[[ Recorded information, beginning ]]

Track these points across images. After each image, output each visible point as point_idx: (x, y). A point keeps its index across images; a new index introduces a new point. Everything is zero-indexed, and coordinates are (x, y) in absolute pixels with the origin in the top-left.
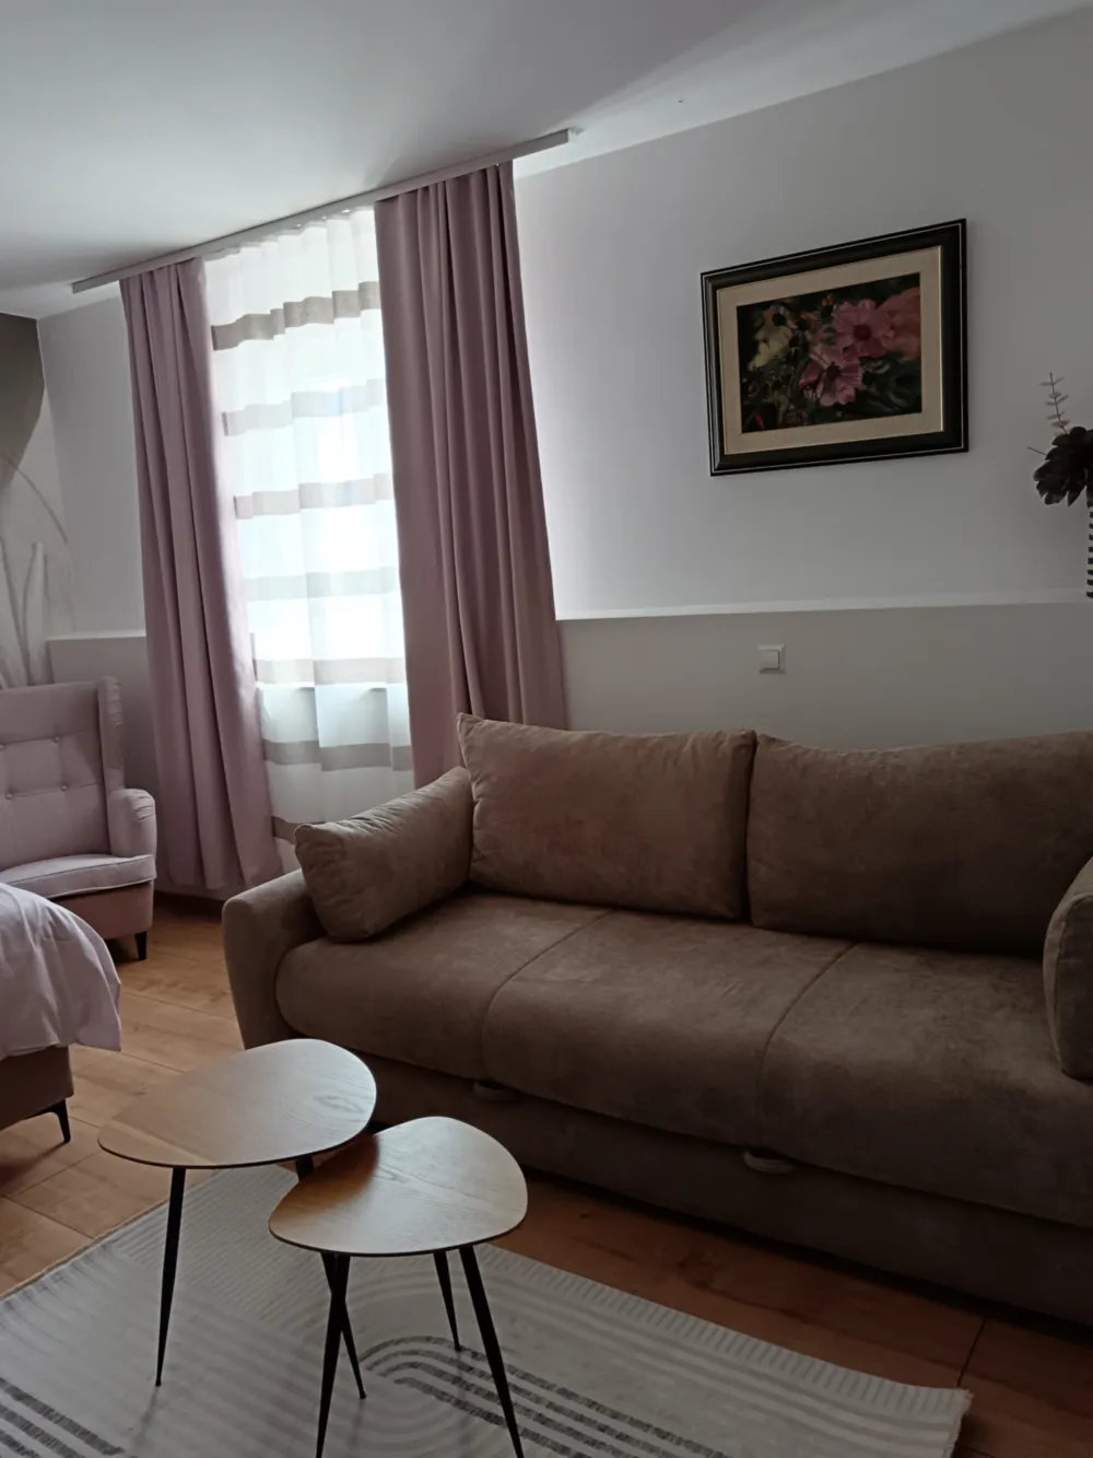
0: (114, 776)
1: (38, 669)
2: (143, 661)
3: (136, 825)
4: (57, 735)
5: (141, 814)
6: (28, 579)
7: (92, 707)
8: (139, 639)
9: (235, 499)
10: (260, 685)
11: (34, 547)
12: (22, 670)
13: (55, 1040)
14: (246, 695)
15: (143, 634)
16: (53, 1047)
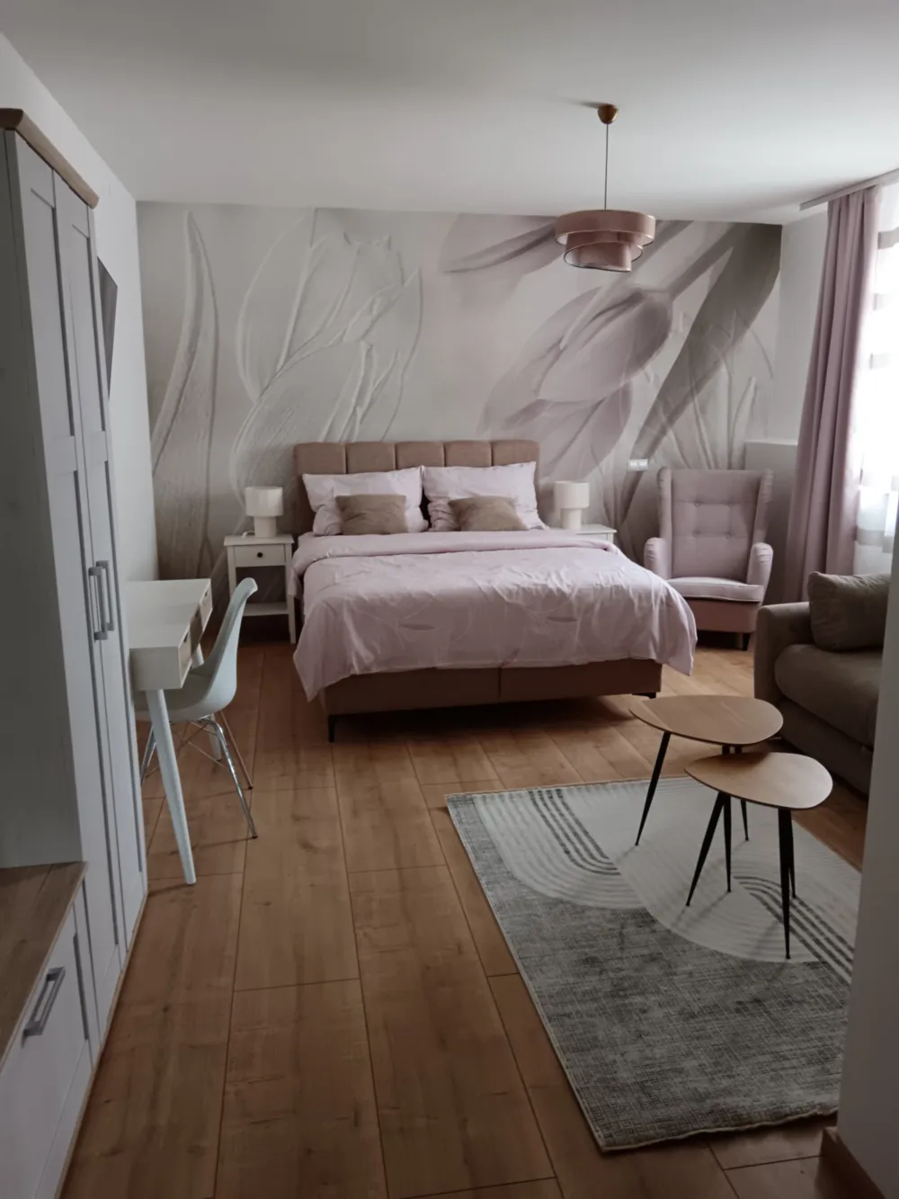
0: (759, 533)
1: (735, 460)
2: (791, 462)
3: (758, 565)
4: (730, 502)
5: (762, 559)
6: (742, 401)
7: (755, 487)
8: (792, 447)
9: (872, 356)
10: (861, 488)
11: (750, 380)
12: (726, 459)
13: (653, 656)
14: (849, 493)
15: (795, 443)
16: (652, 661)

[[ Recorded information, end ]]
[[ Recorded information, beginning ]]

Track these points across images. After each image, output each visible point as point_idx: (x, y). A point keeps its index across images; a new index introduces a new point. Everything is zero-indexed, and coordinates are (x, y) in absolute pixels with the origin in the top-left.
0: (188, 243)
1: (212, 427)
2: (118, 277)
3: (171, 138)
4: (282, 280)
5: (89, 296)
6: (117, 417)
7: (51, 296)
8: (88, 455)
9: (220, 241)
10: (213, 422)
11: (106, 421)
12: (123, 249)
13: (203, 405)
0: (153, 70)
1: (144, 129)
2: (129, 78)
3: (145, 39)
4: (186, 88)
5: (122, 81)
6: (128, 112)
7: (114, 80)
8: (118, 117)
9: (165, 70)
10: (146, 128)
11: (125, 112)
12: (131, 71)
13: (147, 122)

[[ Recorded information, end ]]

= The problem =
The lines above, starting at the one with "0: (188, 243)" and ending at the one with "12: (123, 249)", are the only ones to return, exactly as written.

= Written solution =
0: (188, 243)
1: (212, 427)
2: (118, 277)
3: (171, 138)
4: (282, 280)
5: (89, 296)
6: (117, 417)
7: (51, 296)
8: (88, 455)
9: (220, 241)
10: (213, 422)
11: (106, 421)
12: (123, 249)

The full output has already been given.